HOW TO PLAY CRAPS
THE BASIC RULES WHEN PLAYING CRAPS
- Craps has dozens of wagers available, but the game is structured around the pass line bet.
- Players bet by placing chips on the pass line on the craps layout. Some other bets require that the dealer move your chips.
- The pass sequence starts with a comeout roll and the shooter rolls the dice.
- Pass bettors win if the roll is 7 or 11 and lose if it is 2, 3 or 12. Any other number becomes the point.
- If the shooter rolls a point number on the comeout, he keeps rolling until either he rolls the same number again to win an even-money payoff, or rolls a 7 to lose.
- If the shooter makes his point, he keeps rolling with a new comeout. If he doesn’t, he “sevens out,” and the dice rotate to a new shooter
CRAPS LAYOUTLet’s start with a look at the craps layout, then explain the available layouts.

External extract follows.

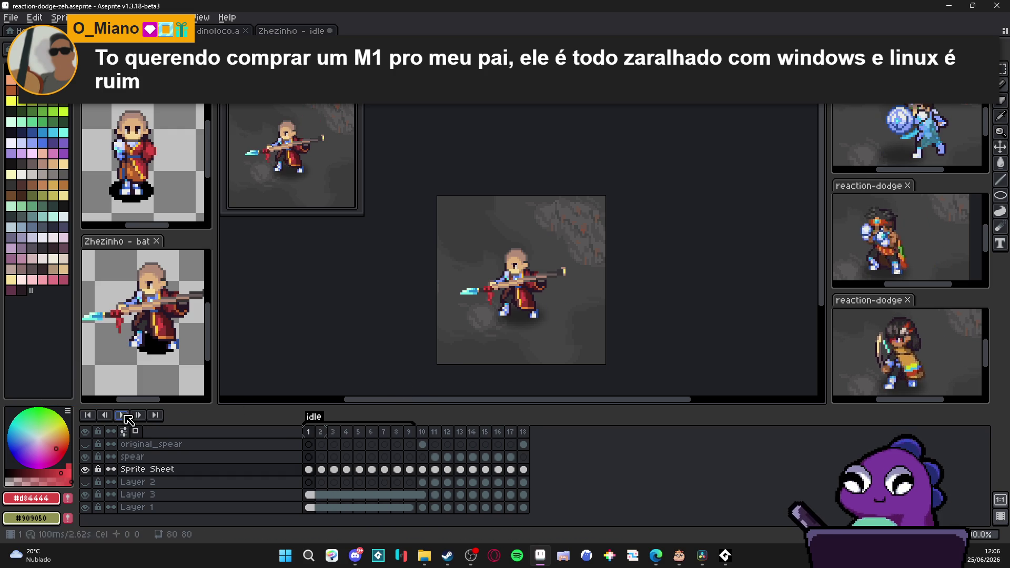
pyautogui.click(487, 433)
pyautogui.click(497, 433)
pyautogui.click(510, 432)
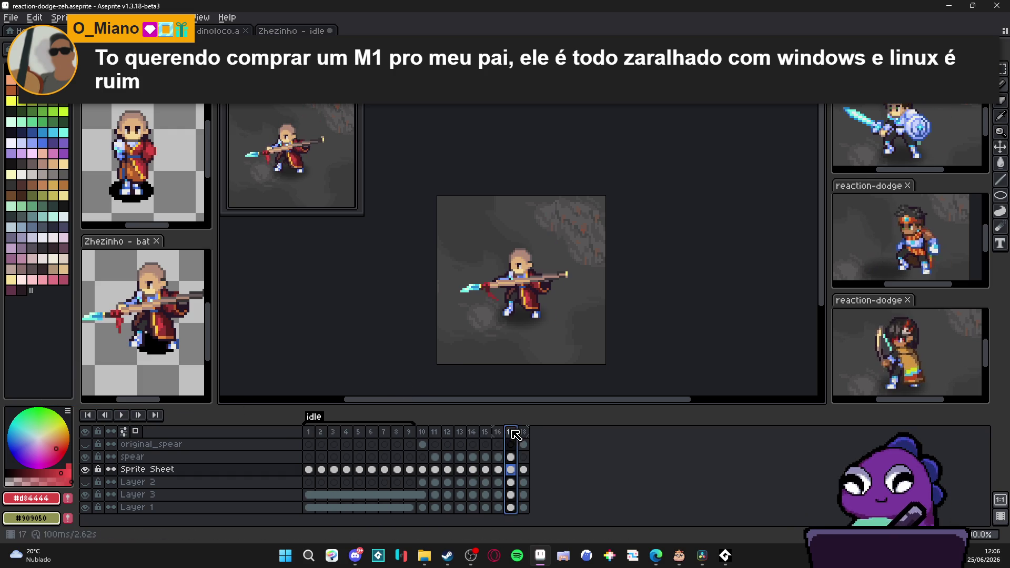
pyautogui.click(484, 433)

Each area of the craps layout signifies a different bet. If your chips are on the pass line, you’re making a pass bet, which is a multi-roll wager. If your chips are in the box that displays images of dice showing a 6 and a 5, you’re making the one-roll bet on 11. When you’re playing online craps, you can make any of the bets by clicking the layout on the screen. It’s different in live casino play. There, you can bet on pass, don’t pass, come, don’t come and the field by putting your own chips on the layout. For other bets, you put your chips directly in front of you on the layout and tell the dealer what you want. If you want to bet $5 on the place bet on 4, you would put $5 in chips in front of you, tell the dealer, “$5 place on 4,” and the dealer then would move your chips to the 4 box.
Let’s take a look at commonly available wagers and break that down into multi-roll and single-roll bets. You can have more than one bet in action at once – in fact most craps players have several bets working at a time. Not every possible wager is listed, though house edges for wagers such as lay bets – betting on 7 to come up before a place number – and horn bets are listed in the chart in the final chapter.

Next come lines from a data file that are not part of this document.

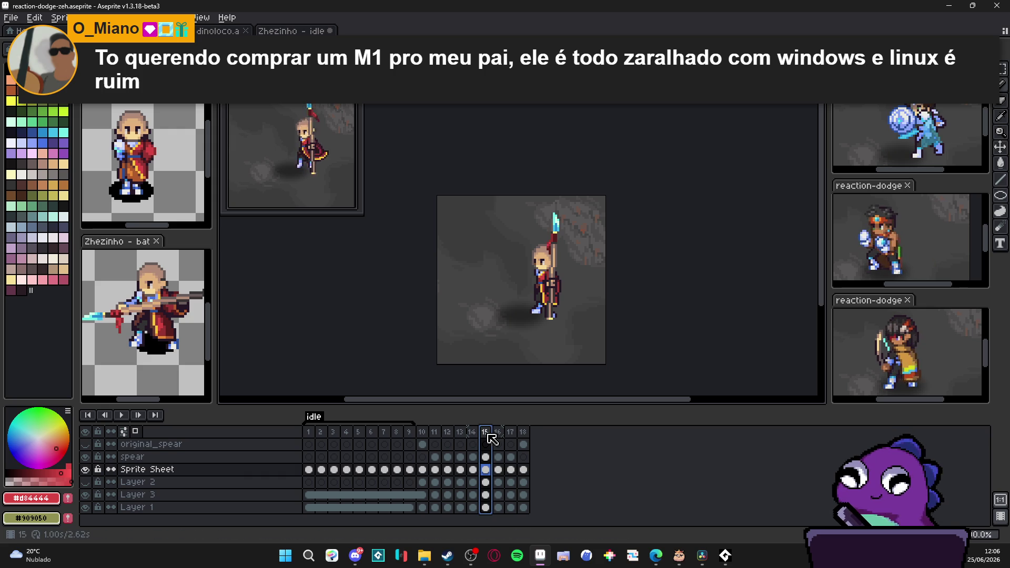
pyautogui.click(497, 432)
pyautogui.click(476, 432)
pyautogui.click(461, 433)
pyautogui.click(453, 434)
pyautogui.click(434, 432)
pyautogui.click(447, 432)
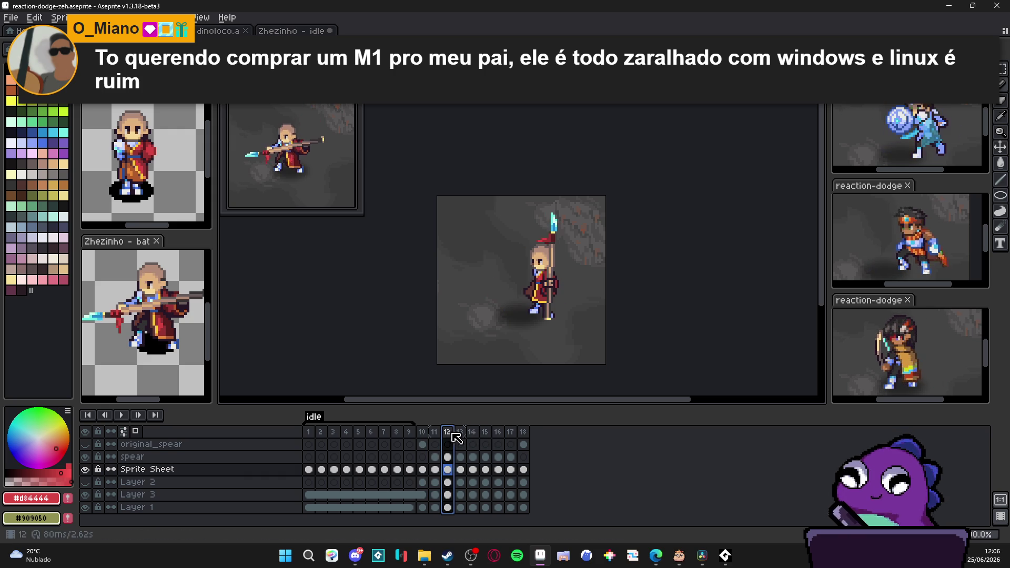
# Select frames 13 and 14 and set their duration to 100 ms.
pyautogui.click(462, 433)
pyautogui.moveTo(462, 433); pyautogui.dragTo(485, 435)
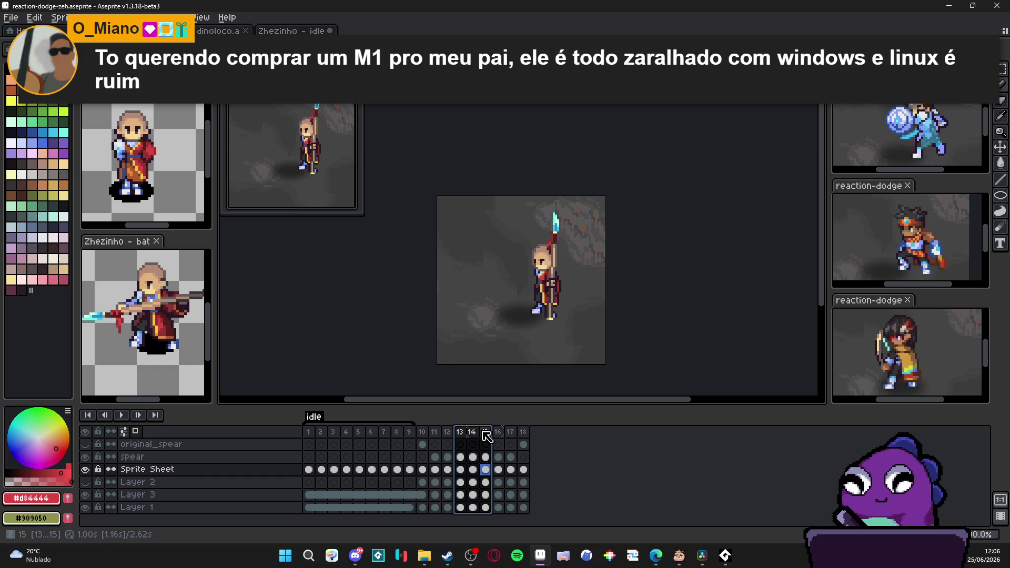
pyautogui.write('p100')
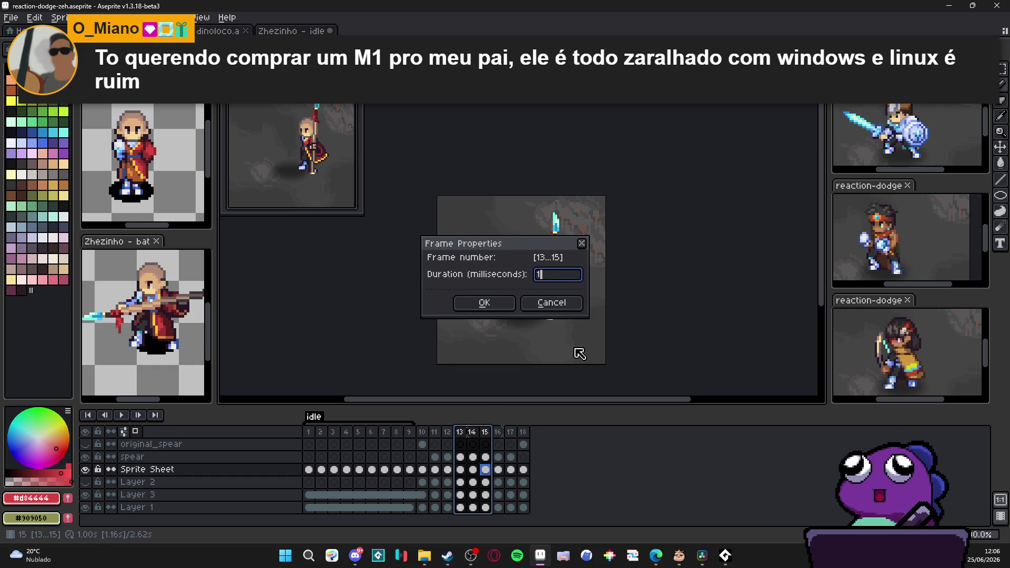
pyautogui.press('Return')
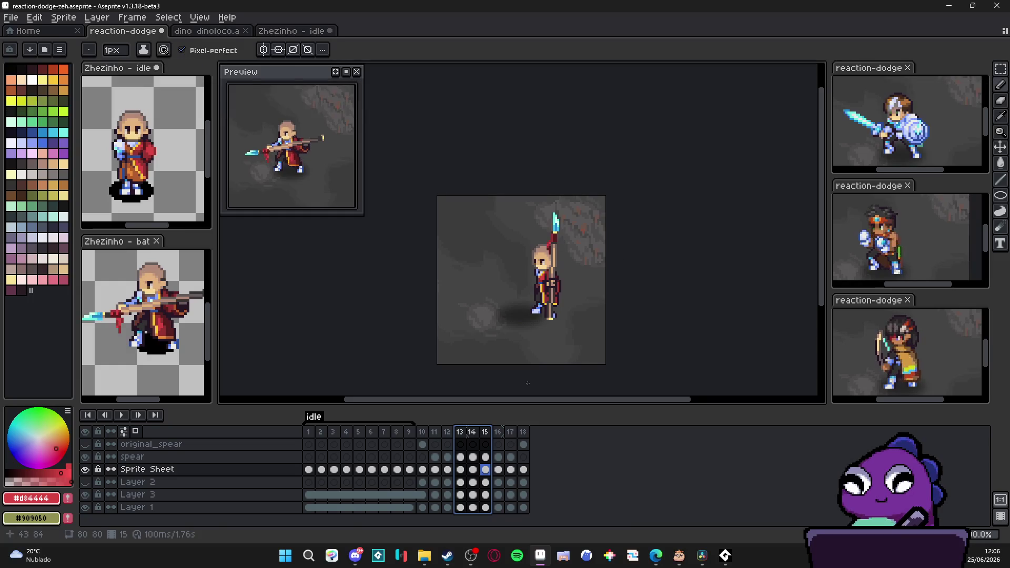
# Set frame 15's duration to 1000 ms and save the sprite.
pyautogui.click(502, 432)
pyautogui.press('Left')
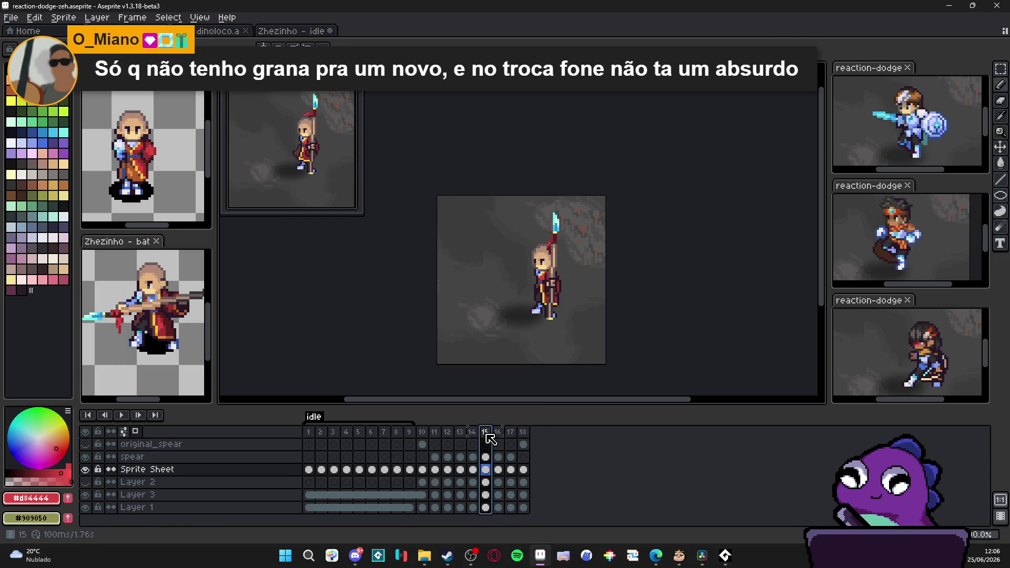
pyautogui.write('p')
pyautogui.write('00')
pyautogui.press('Return')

HOW TO PLAY MULTI-ROLL BETS
House edge: 1.41%Winning bets are paid even money, but when non-craps players say the game confuses them, this is usually the bet they have trouble following. It usually takes more than one roll to decide, and while 7 starts out being a good roll for players it ends up being a losing number.
But really, it’s not all that complicated. Casinos aren’t in the business of making rules so intimidating they chase potential players away from the tables. If we don’t play, the operators can’t make money.
The pass line sequence starts with a “comeout roll.” You can tell if the next roll is a comeout by the placing of a disc on the table. If the disc is toward a corner of the layout and is turned so the face-up side is black with the word “off,” then the next roll is a comeout. If the disc is in a numbered box and has a white side saying “on” face up, then the pass sequence already is underway and the next roll is not a comeout.
On the comeout, if the shooter rolls a 7 or 11, pass bets win. If the shooter rolls 2, 3 or 12, pass bets lose. If the shooter rolls 4, 5, 6, 8, 9 or 10, that number becomes the point and the object of the game changes. Now the shooter must roll that number again before rolling a 7.
No other rolls matter in deciding the pass bet. If the point is 6 and the next several rolls are 4, 8, 3, 11, 5, 12, for example, the pass bet just stays in action. The bet isn’t decide until the shooter either rolls the point again or rolls a 7.
House edge: 1.41%
Come is the same bet as pass, except you make it when there already is a point for pass bettors. If the next roll is a comeout, then the bet you want is pass. If there already is a point, then you can bet come and the next roll is treated as a sequence starter for your come bet.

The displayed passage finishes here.